Sitcom characters think voting for Prop CC is a punchline
Quotable Quotes from “Cheers” meets “Mayberry,” etc.
Gomer: The ballot text for Proposition CC says that the funds will be used for transportation and education...
Woody: Boy, you really do think I just fell off the turnip truck. There’s no legal definition that will require the funds to go toward these priorities.
Gomer: Well, gollllly!
Diane: Unfortunately, we’ve seen this before. In 2005 the Colorado Legislature committed to spending the TABOR refunds on healthcare, K-12 and higher ed. Instead, the state cut spending in these areas and spent the revenue elsewhere.
Andy: Yep! Once dollars are in the general fund, they can be spent however and whenever the Legislature deems appropriate.
Bush 43: Fool me once, shame on...shame on you ... fool me — you can’t get fooled again!
Bush 43: See, in my line of work you got to keep repeating things over and over and over again, for the truth to sink in, to kind of catapult the propaganda.
Woody: Just be sure to catapult Prop CC on the November ballot.
We don’t have to be jealous of Canada’s superior health care
My sister enjoys dual Canadian/United States citizenship. She lives in Canada and is covered by their excellent socialized medical care. She receives prompt medical attention for illnesses and injury. Her wait time for needed operations is no longer than what it would be in the USA.
I’m tired of being jealous of our neighbors to the north and their excellent health-care system. We can provide health care for all in the United States of America. Let your elected officials know this is an important issue for you when you vote.
Administration’s revisions of NEPA are unacceptable
Following are my comments regarding NEPA (National Environmental Protection Act) revisions:
Thank you, chief of the Forest Service, for even bothering to make public, on June 13, the changes you wish to make, and asking for comment due Aug. 12.

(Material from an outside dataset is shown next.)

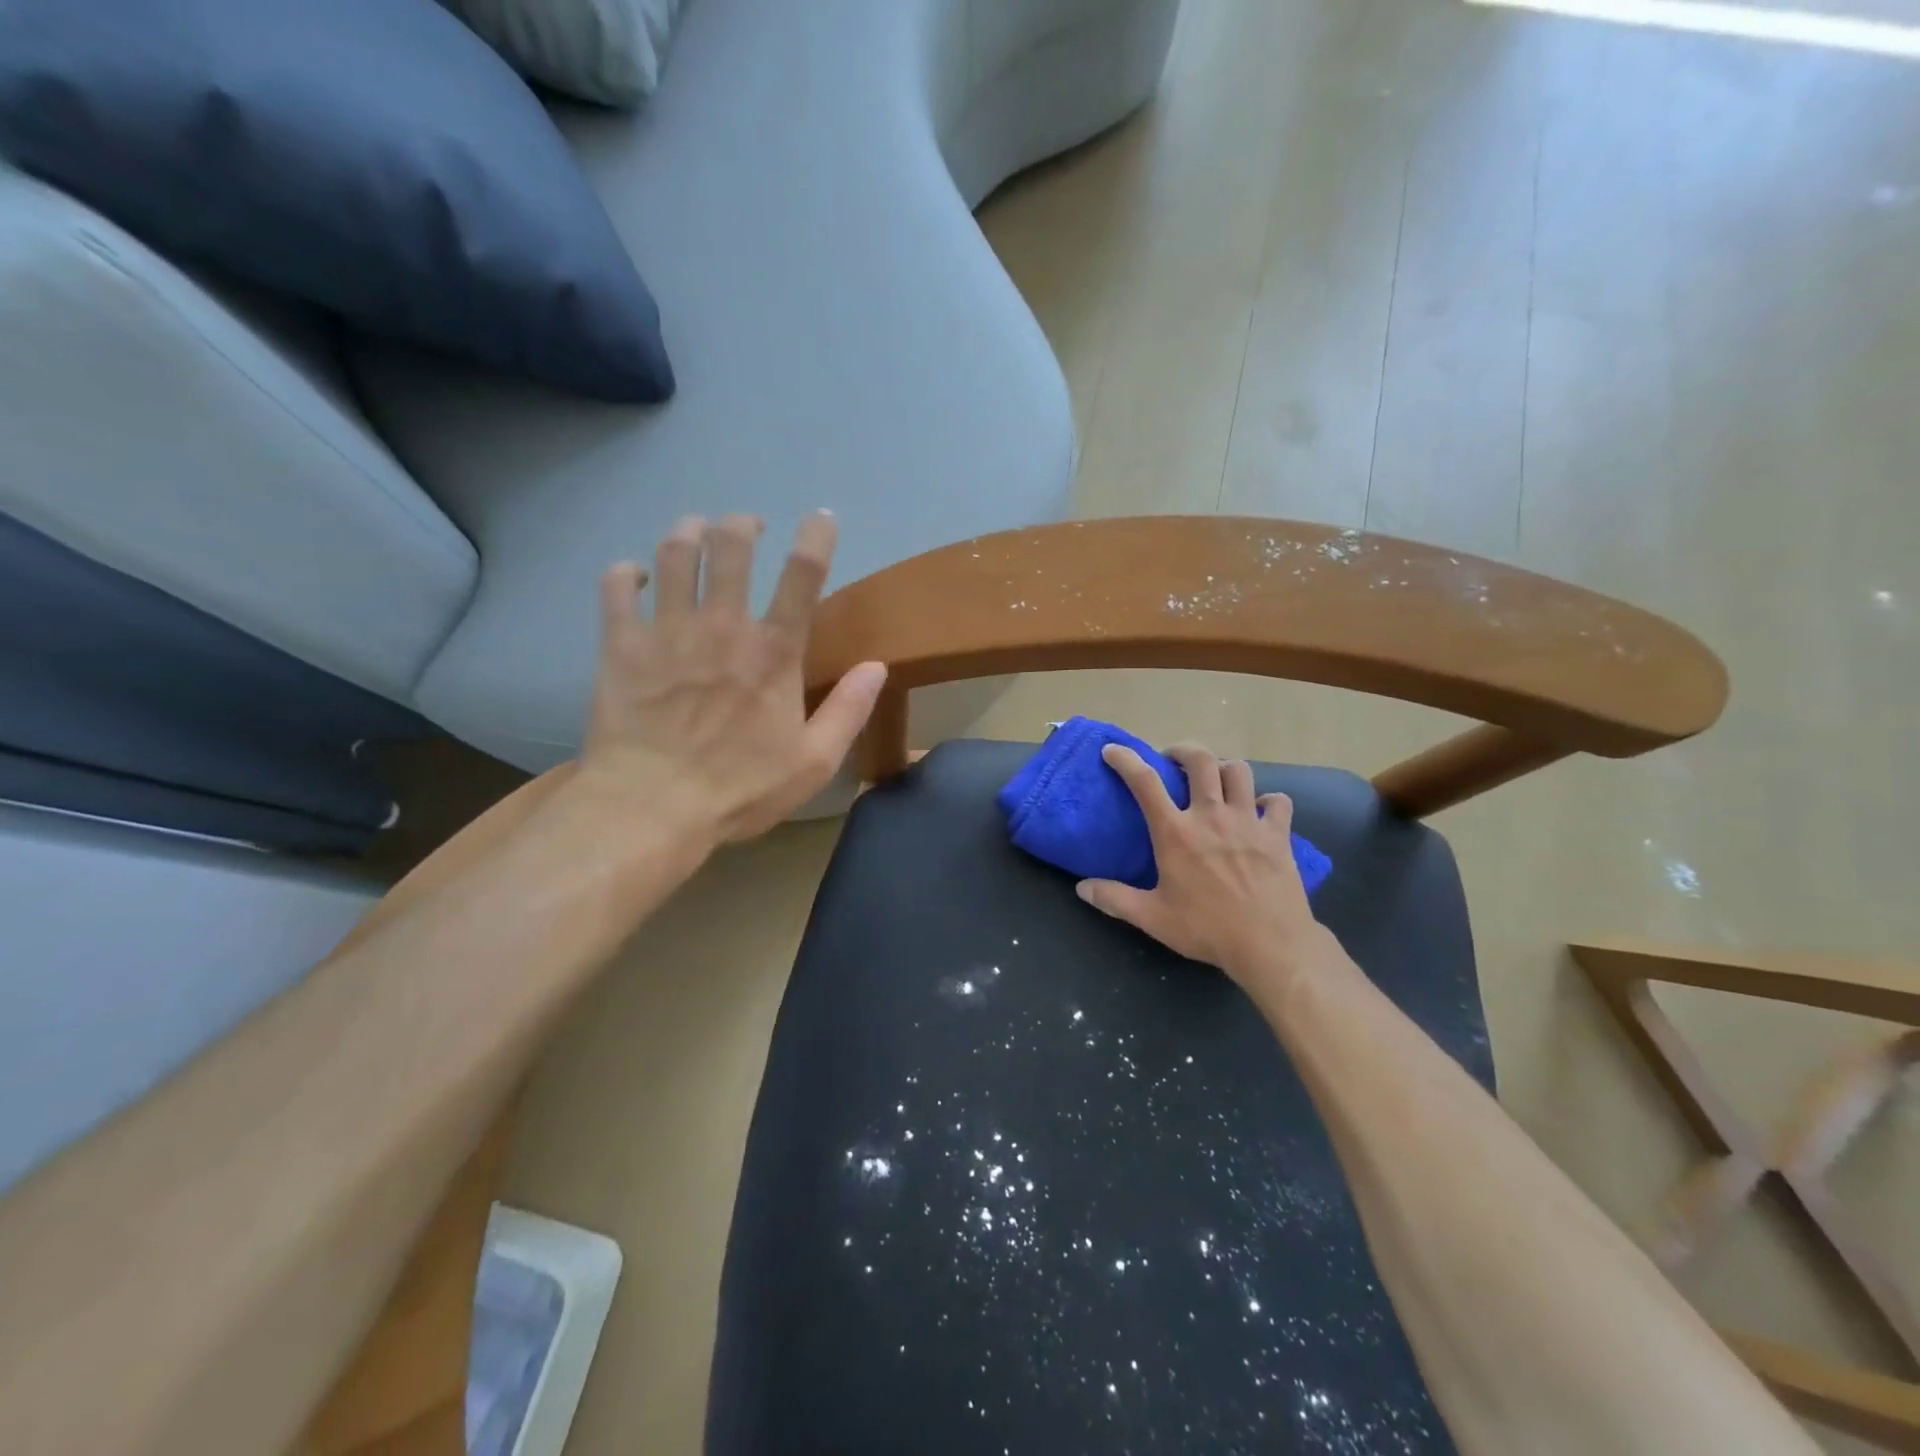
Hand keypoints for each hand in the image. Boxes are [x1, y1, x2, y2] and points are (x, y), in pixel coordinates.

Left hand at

You lament the backlog of 5,000 environmental impact statements, after systematically defunding and understaffing the Forest Service for 20 years. Your massively complex 16-page document in 9-point font over three columns is surprisingly clear in its intent.
You’d like us to know less, later and with not too much input about projects a private developer of federal lands may wish to move forward on.

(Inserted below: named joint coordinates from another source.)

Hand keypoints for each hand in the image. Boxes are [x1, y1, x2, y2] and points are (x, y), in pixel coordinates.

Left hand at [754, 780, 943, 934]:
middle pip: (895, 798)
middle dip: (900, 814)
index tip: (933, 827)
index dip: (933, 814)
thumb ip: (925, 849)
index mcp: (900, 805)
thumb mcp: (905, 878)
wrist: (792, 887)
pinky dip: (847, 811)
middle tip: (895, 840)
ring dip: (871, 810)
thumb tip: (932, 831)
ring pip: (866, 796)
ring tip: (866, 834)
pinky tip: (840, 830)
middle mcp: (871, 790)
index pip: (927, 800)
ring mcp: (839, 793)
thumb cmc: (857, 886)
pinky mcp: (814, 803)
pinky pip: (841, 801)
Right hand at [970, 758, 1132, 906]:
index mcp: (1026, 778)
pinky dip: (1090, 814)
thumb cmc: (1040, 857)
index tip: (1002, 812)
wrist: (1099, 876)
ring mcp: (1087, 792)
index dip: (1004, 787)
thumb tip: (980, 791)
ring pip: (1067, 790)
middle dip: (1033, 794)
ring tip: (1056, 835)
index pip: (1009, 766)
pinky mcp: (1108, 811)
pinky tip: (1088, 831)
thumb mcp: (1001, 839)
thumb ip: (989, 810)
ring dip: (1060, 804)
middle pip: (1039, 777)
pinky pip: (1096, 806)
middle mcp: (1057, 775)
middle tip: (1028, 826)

My general comments are as follows. They build on a premise that, at a time of unprecedented degradation of natural resources, the intent to reduce the science and oversight of the development of precious roadless lands and water is a mistake that will disastrously accelerate depletion of the most valuable of our natural resources. Once lost, it is painfully slow to return.
First: I do not think it wise to take away the roadless status of 90,000 acres above the North Fork Valley for coal extraction. The value of coal is reducing at a rate similar to the increasing value of roadless land and the clean waters it produces.
Second: The reduction of the necessity for an EIS (environmental impact statements) is not advised.
I don’t want to reduce the complexity of EA (environmental assessments).
I want to require acceptable alternatives to be proposed in my EA.
I want to have input at a first scoping and subsequent reviews of a project, but increasing CEs (categorical exclusions) even for extending just one to four miles of road into roadless or adding four well pads (80 wells) takes that away.
I find your proposed revisions of NEPA unacceptable.